> _WHAT TO PRODUCE_: Reproduce every record below exactly, with the pictures left out.

SUPPLIED DATA Block Start

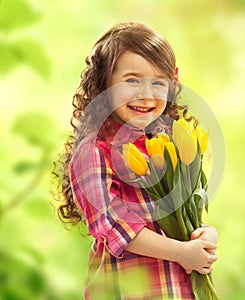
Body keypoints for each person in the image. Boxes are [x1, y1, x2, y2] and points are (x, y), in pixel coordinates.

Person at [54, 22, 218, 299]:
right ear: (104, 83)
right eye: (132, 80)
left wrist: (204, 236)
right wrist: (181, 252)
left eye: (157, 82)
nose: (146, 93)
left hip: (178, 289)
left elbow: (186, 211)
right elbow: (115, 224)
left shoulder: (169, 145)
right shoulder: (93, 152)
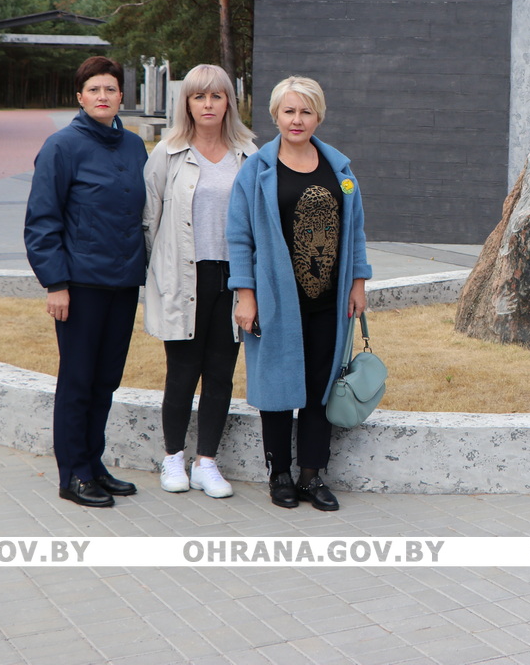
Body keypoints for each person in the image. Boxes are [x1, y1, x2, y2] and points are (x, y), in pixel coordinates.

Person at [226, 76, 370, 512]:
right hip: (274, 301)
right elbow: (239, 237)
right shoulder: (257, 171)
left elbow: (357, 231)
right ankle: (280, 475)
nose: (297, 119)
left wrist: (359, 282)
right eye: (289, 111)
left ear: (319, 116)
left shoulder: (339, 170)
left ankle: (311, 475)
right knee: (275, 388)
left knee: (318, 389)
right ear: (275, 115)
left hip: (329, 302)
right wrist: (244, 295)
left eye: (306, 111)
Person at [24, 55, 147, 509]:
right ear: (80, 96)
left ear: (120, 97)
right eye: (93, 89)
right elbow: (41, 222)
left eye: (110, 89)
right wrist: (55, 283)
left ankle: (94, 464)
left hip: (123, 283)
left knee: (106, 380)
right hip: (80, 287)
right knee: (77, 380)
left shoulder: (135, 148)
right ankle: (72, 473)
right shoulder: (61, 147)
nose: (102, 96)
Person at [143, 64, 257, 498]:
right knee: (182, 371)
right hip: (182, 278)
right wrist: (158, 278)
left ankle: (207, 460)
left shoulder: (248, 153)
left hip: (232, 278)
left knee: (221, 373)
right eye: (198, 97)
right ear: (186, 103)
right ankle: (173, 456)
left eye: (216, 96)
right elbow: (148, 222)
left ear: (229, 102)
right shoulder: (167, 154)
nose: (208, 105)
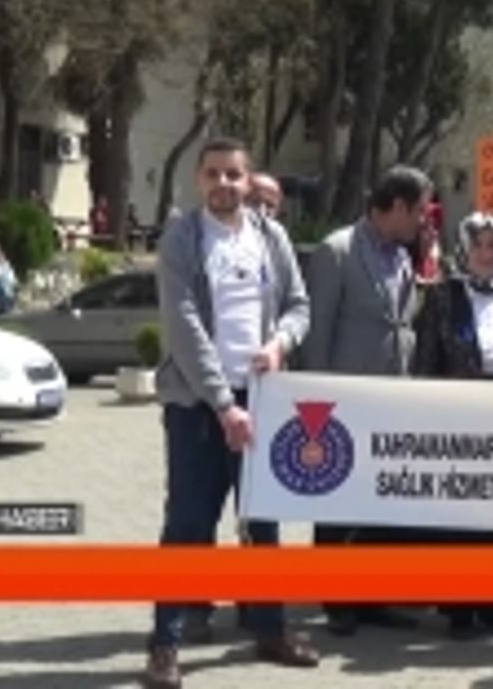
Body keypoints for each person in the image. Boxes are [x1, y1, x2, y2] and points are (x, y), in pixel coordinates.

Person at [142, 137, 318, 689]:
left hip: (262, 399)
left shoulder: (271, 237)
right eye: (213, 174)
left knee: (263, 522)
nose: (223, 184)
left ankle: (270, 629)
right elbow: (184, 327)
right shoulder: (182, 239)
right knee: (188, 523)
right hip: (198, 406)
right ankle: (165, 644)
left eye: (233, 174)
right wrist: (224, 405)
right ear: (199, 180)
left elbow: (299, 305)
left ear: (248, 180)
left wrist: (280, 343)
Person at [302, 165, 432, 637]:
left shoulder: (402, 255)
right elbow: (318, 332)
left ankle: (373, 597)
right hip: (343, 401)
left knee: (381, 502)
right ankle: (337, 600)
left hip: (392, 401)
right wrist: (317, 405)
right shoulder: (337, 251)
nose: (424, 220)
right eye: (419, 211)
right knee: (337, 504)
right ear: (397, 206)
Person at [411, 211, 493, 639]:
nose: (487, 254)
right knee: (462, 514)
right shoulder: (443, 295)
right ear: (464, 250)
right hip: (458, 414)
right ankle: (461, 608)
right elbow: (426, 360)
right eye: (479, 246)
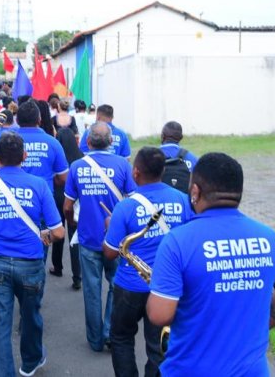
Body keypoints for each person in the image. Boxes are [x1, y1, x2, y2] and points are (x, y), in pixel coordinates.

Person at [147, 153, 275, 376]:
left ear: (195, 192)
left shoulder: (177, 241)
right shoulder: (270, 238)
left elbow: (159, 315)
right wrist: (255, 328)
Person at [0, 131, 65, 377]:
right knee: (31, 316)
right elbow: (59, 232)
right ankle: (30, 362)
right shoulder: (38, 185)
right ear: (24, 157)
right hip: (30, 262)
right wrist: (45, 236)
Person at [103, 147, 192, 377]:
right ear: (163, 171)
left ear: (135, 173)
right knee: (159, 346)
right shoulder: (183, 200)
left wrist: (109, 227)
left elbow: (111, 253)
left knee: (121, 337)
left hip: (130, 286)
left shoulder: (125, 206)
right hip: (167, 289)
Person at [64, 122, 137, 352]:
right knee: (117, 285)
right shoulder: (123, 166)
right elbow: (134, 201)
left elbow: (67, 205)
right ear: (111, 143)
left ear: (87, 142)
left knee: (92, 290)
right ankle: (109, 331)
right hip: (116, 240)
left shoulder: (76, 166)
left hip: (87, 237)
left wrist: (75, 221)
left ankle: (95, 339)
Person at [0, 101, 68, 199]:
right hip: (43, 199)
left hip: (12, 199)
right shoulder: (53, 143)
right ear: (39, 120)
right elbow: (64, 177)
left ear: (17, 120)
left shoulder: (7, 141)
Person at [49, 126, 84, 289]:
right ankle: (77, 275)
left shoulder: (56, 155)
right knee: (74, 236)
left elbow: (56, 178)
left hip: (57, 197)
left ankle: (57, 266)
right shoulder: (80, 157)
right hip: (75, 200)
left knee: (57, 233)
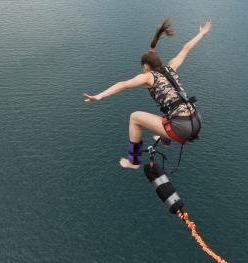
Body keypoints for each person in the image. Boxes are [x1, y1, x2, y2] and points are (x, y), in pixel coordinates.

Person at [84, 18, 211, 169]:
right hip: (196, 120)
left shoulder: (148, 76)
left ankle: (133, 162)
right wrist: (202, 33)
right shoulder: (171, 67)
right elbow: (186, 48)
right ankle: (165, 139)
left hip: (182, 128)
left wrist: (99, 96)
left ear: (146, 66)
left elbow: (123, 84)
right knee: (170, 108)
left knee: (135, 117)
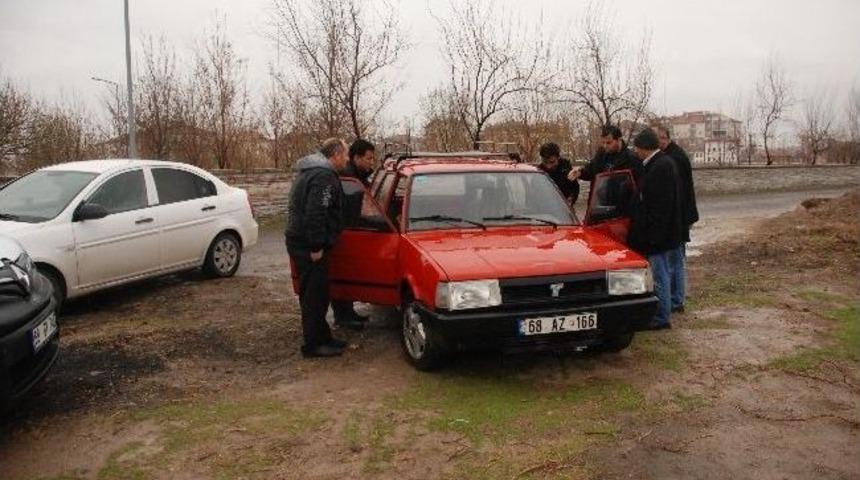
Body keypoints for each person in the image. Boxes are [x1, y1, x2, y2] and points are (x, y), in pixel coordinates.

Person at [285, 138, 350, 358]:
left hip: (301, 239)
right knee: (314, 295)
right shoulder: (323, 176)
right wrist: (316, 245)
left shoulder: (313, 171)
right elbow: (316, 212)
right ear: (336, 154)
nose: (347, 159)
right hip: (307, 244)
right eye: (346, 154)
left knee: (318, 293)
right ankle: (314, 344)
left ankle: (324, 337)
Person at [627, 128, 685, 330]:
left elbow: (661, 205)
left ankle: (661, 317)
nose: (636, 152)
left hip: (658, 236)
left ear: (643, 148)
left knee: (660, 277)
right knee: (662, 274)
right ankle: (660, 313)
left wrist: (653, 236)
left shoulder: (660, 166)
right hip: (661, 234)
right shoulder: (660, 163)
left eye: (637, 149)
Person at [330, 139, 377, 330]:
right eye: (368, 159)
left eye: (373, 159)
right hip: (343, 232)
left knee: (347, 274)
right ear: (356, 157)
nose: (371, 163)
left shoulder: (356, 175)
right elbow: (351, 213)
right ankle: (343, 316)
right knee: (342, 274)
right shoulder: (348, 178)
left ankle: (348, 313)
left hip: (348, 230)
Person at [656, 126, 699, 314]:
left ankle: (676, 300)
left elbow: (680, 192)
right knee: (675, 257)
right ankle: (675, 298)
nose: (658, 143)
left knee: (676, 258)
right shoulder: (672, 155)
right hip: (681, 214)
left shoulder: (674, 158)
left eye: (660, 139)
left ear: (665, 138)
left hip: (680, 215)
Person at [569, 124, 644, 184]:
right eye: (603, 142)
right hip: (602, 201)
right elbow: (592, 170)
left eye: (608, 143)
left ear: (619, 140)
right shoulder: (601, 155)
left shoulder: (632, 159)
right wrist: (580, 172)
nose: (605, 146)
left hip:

SUPPLIED DATA Block End

> _EXPECTED OUTPUT_:
Body keypoints for each person in the image. Boxes are [x1, y1, x2, y2] and points are (x, y), in pixel coordinates.

Person at [54, 22, 218, 299]:
right ear: (104, 83)
right eye: (132, 80)
left wrist: (204, 236)
right wrist: (181, 252)
left eye: (157, 82)
nose: (146, 93)
left hip: (178, 289)
left elbow: (186, 211)
right elbow: (115, 224)
left shoulder: (169, 145)
right shoulder: (93, 152)
Body keypoints for each person in the image. Boxes are [x1, y1, x2, y2] and points are (x, y), in pixel coordinates.

Person at [226, 76, 370, 512]:
right hip: (274, 301)
right elbow: (239, 237)
right shoulder: (257, 171)
left elbow: (357, 231)
right ankle: (280, 475)
nose: (297, 119)
left wrist: (359, 282)
right eye: (289, 111)
left ear: (319, 116)
left shoulder: (339, 170)
left ankle: (311, 475)
right knee: (275, 388)
left knee: (318, 389)
right ear: (275, 115)
left hip: (329, 302)
right wrist: (244, 295)
left eye: (306, 111)
Person at [24, 55, 147, 509]:
right ear: (80, 96)
left ear: (120, 97)
right eye: (93, 89)
right elbow: (41, 222)
left eye: (110, 89)
right wrist: (55, 283)
left ankle: (94, 464)
left hip: (123, 283)
left knee: (106, 380)
right hip: (80, 287)
right knee: (77, 380)
left shoulder: (135, 148)
right ankle: (72, 473)
right shoulder: (61, 147)
nose: (102, 96)
Person at [143, 64, 257, 498]:
right knee: (182, 371)
right hip: (182, 278)
right wrist: (158, 278)
left ankle: (207, 460)
left shoulder: (248, 153)
left hip: (232, 278)
left knee: (221, 373)
right eye: (198, 97)
right ear: (186, 103)
right ankle: (173, 456)
left eye: (216, 96)
right elbow: (148, 222)
left ear: (229, 102)
right shoulder: (167, 154)
nose: (208, 105)
Body keypoints for each person in the image. Boxes are [x1, y1, x2, y2] and points are (x, y), in pixel coordinates.

Person at [142, 137, 318, 689]:
left hip: (262, 399)
left shoulder: (271, 237)
right eye: (213, 174)
left knee: (263, 522)
nose: (223, 184)
left ankle: (270, 629)
right elbow: (184, 327)
right shoulder: (182, 239)
right knee: (188, 523)
right hip: (198, 406)
right ankle: (165, 644)
left eye: (233, 174)
right wrist: (224, 405)
right ear: (199, 180)
left elbow: (299, 305)
left ear: (248, 180)
left wrist: (280, 343)
Person at [302, 165, 432, 637]:
left shoulder: (402, 255)
right elbow: (318, 332)
left ankle: (373, 597)
right hip: (343, 401)
left knee: (381, 502)
right ankle: (337, 600)
left hip: (392, 401)
right wrist: (317, 405)
right shoulder: (337, 251)
nose: (424, 220)
right eye: (419, 211)
right knee: (337, 504)
right ear: (397, 206)
Person at [411, 211, 493, 639]:
nose: (487, 254)
right knee: (462, 514)
right shoulder: (443, 295)
right ear: (464, 250)
right hip: (458, 414)
right ankle: (461, 608)
right elbow: (426, 360)
right eye: (479, 246)
Body keypoints for each person in the image. Boxes are [x1, y1, x2, y2] and points are (x, y), in pixel coordinates.

Person at [147, 153, 275, 376]:
left ear: (195, 192)
left shoulder: (177, 241)
right shoulder: (270, 238)
left elbow: (159, 315)
right wrist: (255, 328)
Person at [0, 131, 65, 377]:
right knee: (31, 316)
right elbow: (59, 232)
right ankle: (30, 362)
right shoulder: (38, 185)
right ear: (24, 157)
right hip: (30, 262)
right wrist: (45, 236)
Person at [103, 147, 192, 377]:
right ear: (163, 171)
left ear: (135, 173)
right knee: (159, 346)
right shoulder: (183, 200)
left wrist: (109, 227)
left elbow: (111, 253)
left knee: (121, 337)
left hip: (130, 286)
left shoulder: (125, 206)
right hip: (167, 289)
Person at [64, 122, 137, 352]:
right knee: (117, 285)
right shoulder: (123, 166)
right elbow: (134, 201)
left elbow: (67, 205)
right ear: (111, 143)
left ear: (87, 142)
left knee: (92, 290)
right ankle: (109, 331)
right hip: (116, 240)
left shoulder: (76, 166)
left hip: (87, 237)
left wrist: (75, 221)
left ankle: (95, 339)
Person at [0, 101, 68, 199]:
right hip: (43, 199)
left hip: (12, 199)
right shoulder: (53, 143)
right ear: (39, 120)
right elbow: (64, 177)
left ear: (17, 120)
left shoulder: (7, 141)
Person at [49, 126, 84, 289]:
right ankle: (77, 275)
left shoulder: (56, 155)
right knee: (74, 236)
left elbow: (56, 178)
left hip: (57, 197)
left ankle: (57, 266)
right shoulder: (80, 157)
right hip: (75, 200)
left knee: (57, 233)
Body keypoints for each person in the image. Boxes are [x1, y1, x2, y2] and points are (x, y), in pixel coordinates.

Person at [84, 18, 211, 169]:
right hip: (196, 120)
left shoulder: (148, 76)
left ankle: (133, 162)
right wrist: (202, 33)
right shoulder: (171, 67)
right elbow: (186, 48)
right ankle: (165, 139)
left hip: (182, 128)
left wrist: (99, 96)
left ear: (146, 66)
left elbow: (123, 84)
right knee: (170, 108)
left knee: (135, 117)
Body keypoints for each person in the image. Boxes are [x1, y1, x2, y2] and points are (x, y), in pixel coordinates.

Person at [285, 138, 350, 358]:
left hip: (301, 239)
right knee: (314, 295)
right shoulder: (323, 176)
right wrist: (316, 245)
left shoulder: (313, 171)
right elbow: (316, 212)
right ear: (336, 154)
nose: (347, 159)
right hip: (307, 244)
right eye: (346, 154)
left knee: (318, 293)
right ankle: (314, 344)
left ankle: (324, 337)
Person at [627, 128, 685, 330]:
left elbow: (661, 205)
left ankle: (661, 317)
nose: (636, 152)
left hip: (658, 236)
left ear: (643, 148)
left knee: (660, 277)
right knee: (662, 274)
right ankle: (660, 313)
left wrist: (653, 236)
left shoulder: (660, 166)
right hip: (661, 234)
right shoulder: (660, 163)
left eye: (637, 149)
Person at [330, 139, 377, 330]:
right eye: (368, 159)
left eye: (373, 159)
right hip: (343, 232)
left knee: (347, 274)
right ear: (356, 157)
nose: (371, 163)
left shoulder: (356, 175)
right elbow: (351, 213)
right ankle: (343, 316)
right knee: (342, 274)
right shoulder: (348, 178)
left ankle: (348, 313)
left hip: (348, 230)
Person at [656, 126, 699, 314]:
left ankle: (676, 300)
left elbow: (680, 192)
right knee: (675, 257)
right ankle: (675, 298)
nose: (658, 143)
left knee: (676, 258)
right shoulder: (672, 155)
right hip: (681, 214)
left shoulder: (674, 158)
left eye: (660, 139)
left ear: (665, 138)
left hip: (680, 215)
Person at [569, 124, 644, 184]:
right eye: (603, 142)
right hip: (602, 201)
right elbow: (592, 170)
left eye: (608, 143)
left ear: (619, 140)
right shoulder: (601, 155)
left shoulder: (632, 159)
right wrist: (580, 172)
nose: (605, 146)
left hip:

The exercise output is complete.